→ **EXERCISE INSTRUCTIONS**
Write out the passage on detecting signals from other civilizations word for word, from "The first is" to "civilization like ours?".

→ **DOCUMENT EXCERPT**
-------

The first is "Is our civilization detectable?". The new Square Kilometre Array, a collection of hundreds of small radio telescopes scattered across the Southern Hemisphere--South Africa, Australia, New Zealand--will be very sensitive. Could it pick up signals from a civilization like ours?

People sometimes assume that stray signals would be easily snared at interstellar distances, but we’re learning that it would take a mammoth installation to make such a catch. The film Contact, made from Sagan’s novel of the same name, uses the wonderful device of a broadcast returned to us, a transmission from the 1936 Olympics in Berlin. Receiving such a signal parroted back to us would surely flag the detection of an extraterrestrial civilization and cause researchers to begin the necessary work to look for embedded information inside it.

The people behind the Square Kilometer Array talk about the ability of this instrument, once its vast telescopic resources are in place and connected to powerful computing facilities, to pick up something as weak as the extraterrestrial equivalent of an airport radar around another star. It’s a fantastic prospect, implying our ability to add a new layer to our existing SETI investigations. Is it possible that instead of scanning the skies for beacons, we might simply begin to pick up the extraneous signals of a civilization going about its daily life? The goal is energizing, but hearing claims about extraterrestrial detections always makes me uneasy.

-------

→ **DATA FOR ANALYSIS**
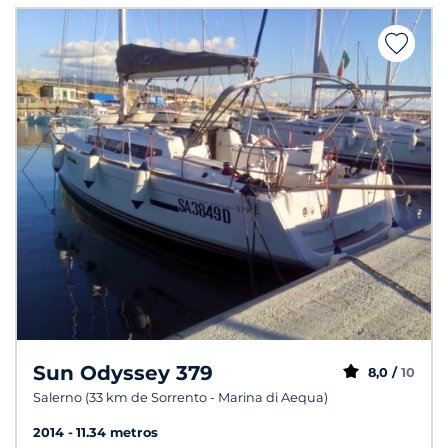
Sun Odyssey 379
8,0 /
10
Salerno (33 km de Sorrento - Marina di Aequa)
2014
11.34 metros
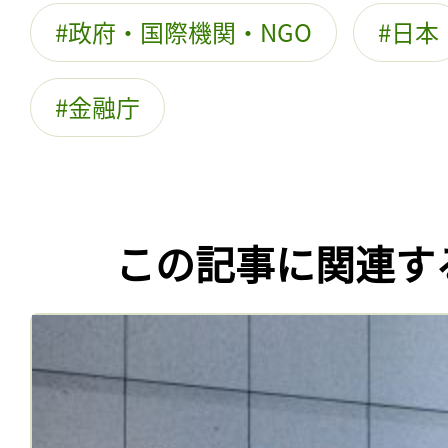
政府・国際機関・NGO
日本
金融庁
この記事に関連す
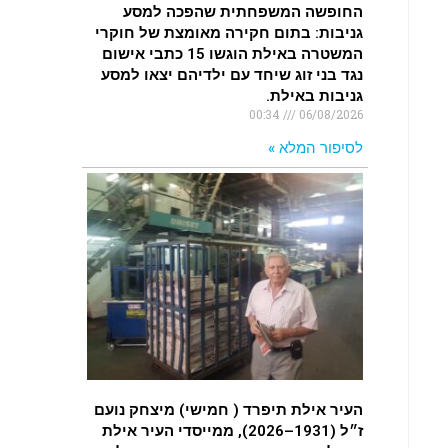
החופשה המשפחתית שהפכה למסע
גניבות: בתום חקירה מאומצת של חוקרי
המשטרה באילת הוגשו 15 כתבי אישום
נגד בני זוג שיחד עם ילדיהם יצאו למסע
גניבות באילת.
00:34
06/08/2026
לסיפור המלא »
העיר אילת תיפרד ( חמישי) מיצחק נועם
ז״ל (1931–2026), ממייסדי העיר אילת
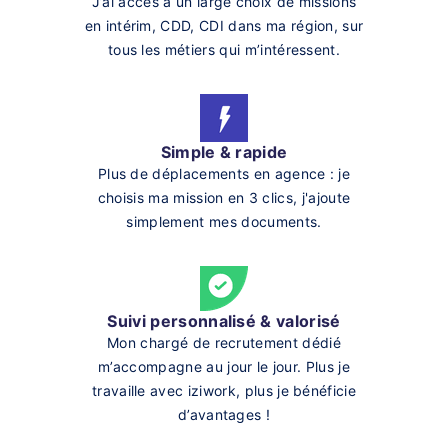
J’ai accès à un large choix de missions
en intérim, CDD, CDI dans ma région, sur
tous les métiers qui m’intéressent.
Simple & rapide
Plus de déplacements en agence : je
choisis ma mission en 3 clics, j'ajoute
simplement mes documents.
Suivi personnalisé & valorisé
Mon chargé de recrutement dédié
m’accompagne au jour le jour. Plus je
travaille avec iziwork, plus je bénéficie
d’avantages !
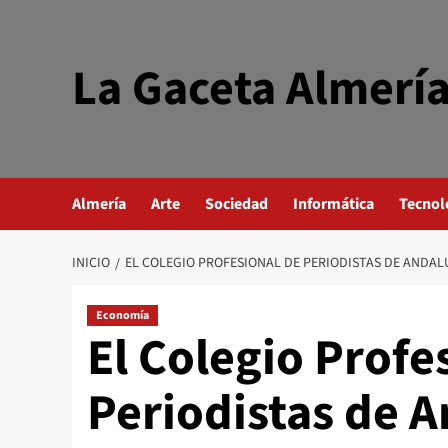
Saltar
al
contenido
La Gaceta Almerí
Almería
Arte
Sociedad
Informática
Tecnol
INICIO
EL COLEGIO PROFESIONAL DE PERIODISTAS DE ANDAL
Economía
El Colegio Profe
Periodistas de A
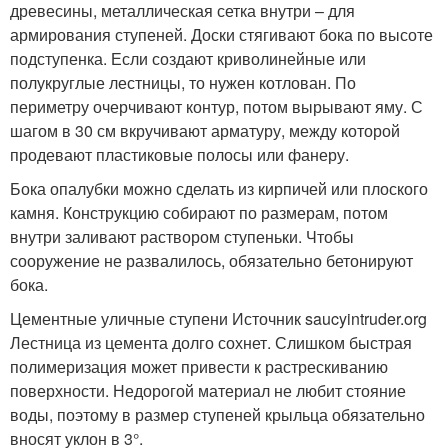
древесины, металлическая сетка внутри – для
армирования ступеней. Доски стягивают бока по высоте
подступенка. Если создают криволинейные или
полукруглые лестницы, то нужен котлован. По
периметру очерчивают контур, потом вырывают яму. С
шагом в 30 см вкручивают арматуру, между которой
продевают пластиковые полосы или фанеру.
Бока опалубки можно сделать из кирпичей или плоского
камня. Конструкцию собирают по размерам, потом
внутри заливают раствором ступеньки. Чтобы
сооружение не развалилось, обязательно бетонируют
бока.
Цементные уличные ступени Источник saucyintruder.org
Лестница из цемента долго сохнет. Слишком быстрая
полимеризация может привести к растрескиванию
поверхности. Недорогой материал не любит стояние
воды, поэтому в размер ступеней крыльца обязательно
вносят уклон в 3°.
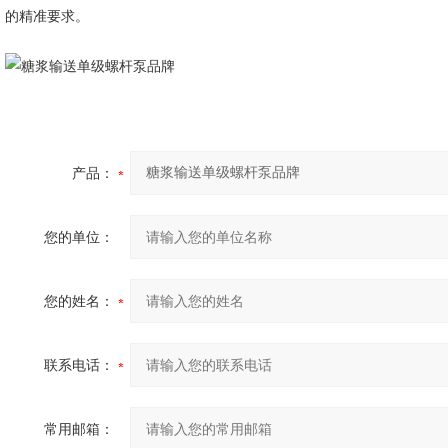
的精准要求。
产品：
您的单位：
您的姓名：
联系电话：
常用邮箱：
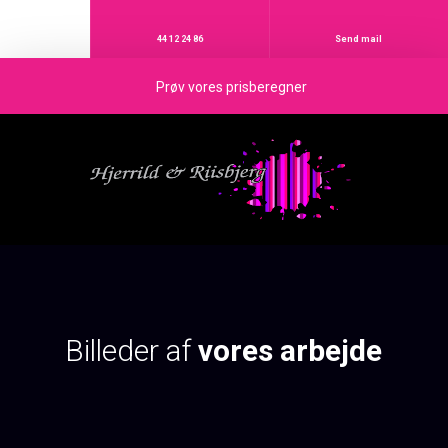
44 12 24 86
Send mail
Prøv vores prisberegner
Billeder af
vores arbejde​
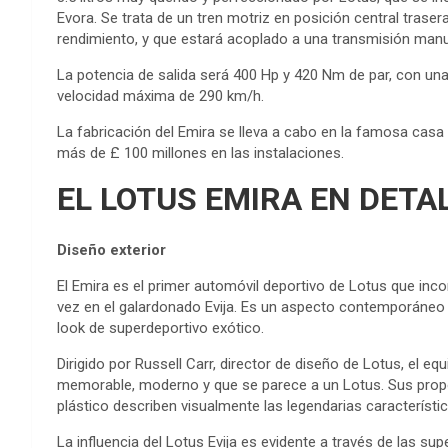
Evora. Se trata de un tren motriz en posición central tras
rendimiento, y que estará acoplado a una transmisión manu
La potencia de salida será 400 Hp y 420 Nm de par, con un
velocidad máxima de 290 km/h.
La fabricación del Emira se lleva a cabo en la famosa casa
más de £ 100 millones en las instalaciones.
EL LOTUS EMIRA EN DETA
Diseño exterior
El Emira es el primer automóvil deportivo de Lotus que inc
vez en el galardonado Evija. Es un aspecto contemporáneo c
look de superdeportivo exótico.
Dirigido por Russell Carr, director de diseño de Lotus, el e
memorable, moderno y que se parece a un Lotus. Sus propo
plástico describen visualmente las legendarias característi
La influencia del Lotus Evija es evidente a través de las super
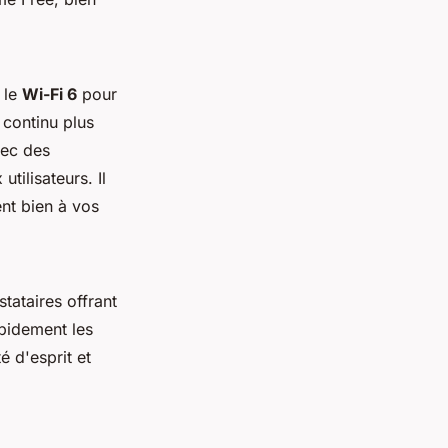
e le
Wi-Fi 6
pour
continu plus
ec des
tilisateurs. Il
ent bien à vos
tataires offrant
apidement les
é d'esprit et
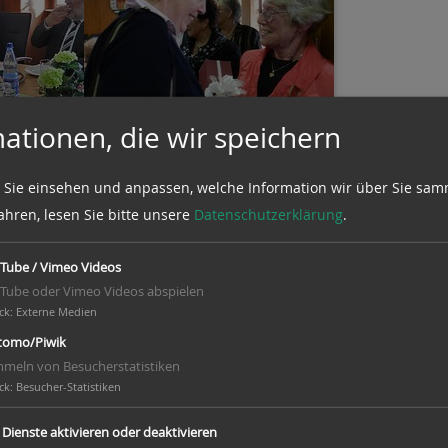
ationen, die wir speichern
 Sie einsehen und anpassen, welche Information wir über Sie sam
ahren, lesen Sie bitte unsere
Datenschutzerklärung
.
Tube / Vimeo Videos
Tube oder Vimeo Videos abspielen
ck
:
Externe Medien
omo/Piwik
meln von Besucherstatistiken
ck
:
Besucher-Statistiken
e Dienste aktivieren oder deaktivieren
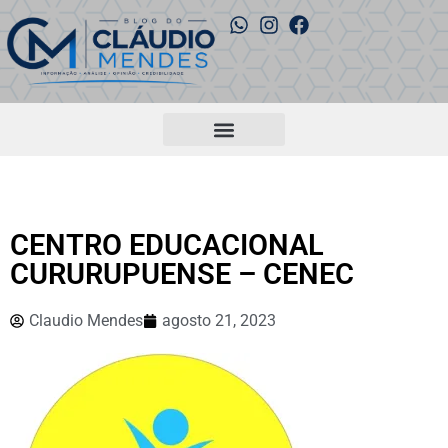
CENTRO EDUCACIONAL
CURURUPUENSE – CENEC
Claudio Mendes
agosto 21, 2023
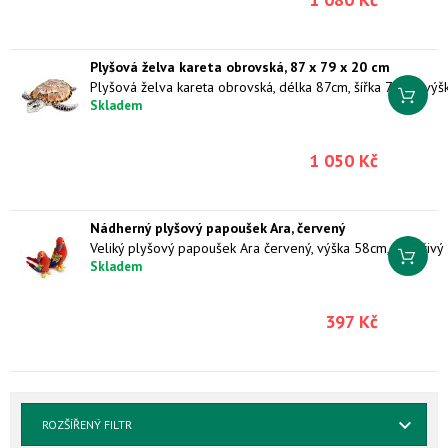
Plyšová želva kareta obrovská, 87 x 79 x 20 cm
Skladem
1 050 Kč
Nádherný plyšový papoušek Ara, červený
Skladem
397 Kč
ROZŠÍŘENÝ FILTR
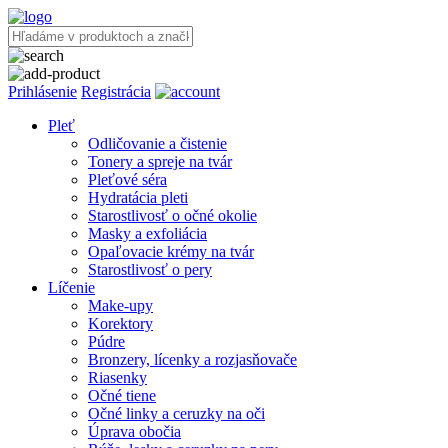
Prihlásenie
Registrácia
Pleť
Odličovanie a čistenie
Tonery a spreje na tvár
Pleťové séra
Hydratácia pleti
Starostlivosť o očné okolie
Masky a exfoliácia
Opaľovacie krémy na tvár
Starostlivosť o pery
Líčenie
Make-upy
Korektory
Púdre
Bronzery, lícenky a rozjasňovače
Riasenky
Očné tiene
Očné linky a ceruzky na oči
Úprava obočia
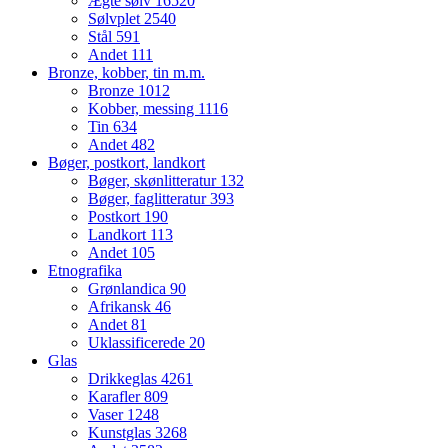
Ægte sølv
16520
Sølvplet
2540
Stål
591
Andet
111
Bronze, kobber, tin m.m.
Bronze
1012
Kobber, messing
1116
Tin
634
Andet
482
Bøger, postkort, landkort
Bøger, skønlitteratur
132
Bøger, faglitteratur
393
Postkort
190
Landkort
113
Andet
105
Etnografika
Grønlandica
90
Afrikansk
46
Andet
81
Uklassificerede
20
Glas
Drikkeglas
4261
Karafler
809
Vaser
1248
Kunstglas
3268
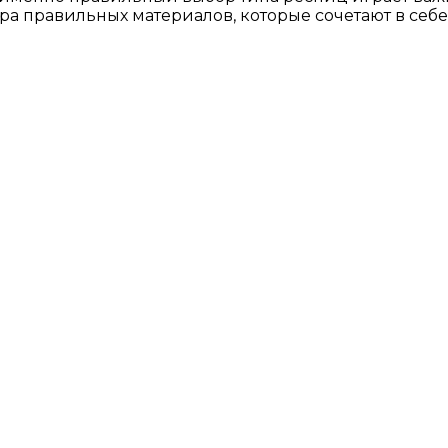
 правильных материалов, которые сочетают в себе к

-------

→ **OUTPUT BELOW**
The first is "Is our civilization detectable?". The new Square Kilometre Array, a collection of hundreds of small radio telescopes scattered across the Southern Hemisphere--South Africa, Australia, New Zealand--will be very sensitive. Could it pick up signals from a civilization like ours?